Belastung für Lehrer und Kinder

Natürlich setze das Kollegium die dementsprechenden gesetzlichen Vorgaben um, jedoch sei es eine Belastung für die Lehrkräfte und vor allem für die Kinder. „Manche schaffen es nicht, wenn sie auf Realschulniveau unterrichtet werden“, erklärt Stöckle. Man müsse bedenken, was das für die Kinder bedeute. In Klasse 5 stehe noch die Orientierung im Mittelpunkt, in Klasse 6 zeige sich allerdings schnell, wer die verlangte Leistung nicht erbringen könne. „Die Kinder kassieren dann ständig Fünfer und Sechser“, sagt Stöckle. Das sei nicht gut für ihr Selbstbewusstsein.

Im Aurain werden die Schüler, die auf einem leichteren, dem sogenannten Grundniveau, unterrichtet werden sollen, als Klasse zusammengelegt. Die übrigen Schüler werden weiterhin auf mittlerem Niveau unterrichtet. „Das gibt es aber nur an Schulen, die das leisten können“, sagt Stöckle. Kleine Schulen hätten diese Kapazitäten nicht. Jedoch stehe fest: „Die zwei Pferde bringt man nicht vor einen Karren.“ Gut 20 Prozent der Realschüler im Aurain werden auf Grundniveau unterrichtet. „Abschulen“, das werde in Bietigheim eigentlich nicht gemacht, so der Rektor.

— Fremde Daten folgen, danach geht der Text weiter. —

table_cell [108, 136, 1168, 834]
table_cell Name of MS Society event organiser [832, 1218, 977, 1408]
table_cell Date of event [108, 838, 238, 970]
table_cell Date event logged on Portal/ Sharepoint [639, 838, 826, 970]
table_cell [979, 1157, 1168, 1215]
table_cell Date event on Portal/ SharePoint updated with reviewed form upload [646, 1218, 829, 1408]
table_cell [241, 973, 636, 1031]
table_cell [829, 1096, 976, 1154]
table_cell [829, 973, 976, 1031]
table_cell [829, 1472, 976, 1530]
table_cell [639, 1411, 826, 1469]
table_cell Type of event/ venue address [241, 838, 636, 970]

„Ziel der Grundschule muss sein, den Eltern profunde Informationen für ihre Entscheidung zu geben“, sagt Uwe Schäfer, Leiter der Ganerbenschule in Bönnigheim. Dabei komme es darauf an, wie der Leistungsstand des Kindes mit dem Leistungsprofil der weiterführenden Schule übereinstimme. Der Grundschulrektor betont, dass es nicht nur die Empfehlung in Klasse 4 gebe. „Wir halten die Eltern permanent in individuellen Gesprächen auf dem Laufenden über die Lernentwicklung ihres Kindes.“ Es sei wichtig, eine Beziehung zu den Eltern aufzubauen, damit diese Vertrauen haben in die Expertise der Lehrer. Die Lehrkräfte könnten eine kompetente und realistische Einschätzung geben. Es gehe dabei nicht nur um Noten. Auch um die Lernleistungsentwicklung, das soziale Verhalten sowie Stärken und Lernvorlieben. Danach werde ausgewählt, an welcher Schule das Kind seine Stärken einbringen und Erfolge erzielen könne.

Verantwortung liegt bei Eltern

Laut Statistischem Landesamt Baden-Württemberg (Stand: April 2019) entscheiden sich zwei von fünf Schülerinnen und Schülern gegen die Empfehlung, auf eine Werkreal-/Hauptschule oder Gemeinschaftsschule zu gehen und wählen stattdessen eine Realschule oder ein Gymnasium. Die Entscheidung, welche Schule das Kind besucht, und die Verantwortung liegt letztendlich bei den Erziehungsberechtigten. „Und die Entscheidung sollte wohl überlegt sein“, sagt Rainer Graef.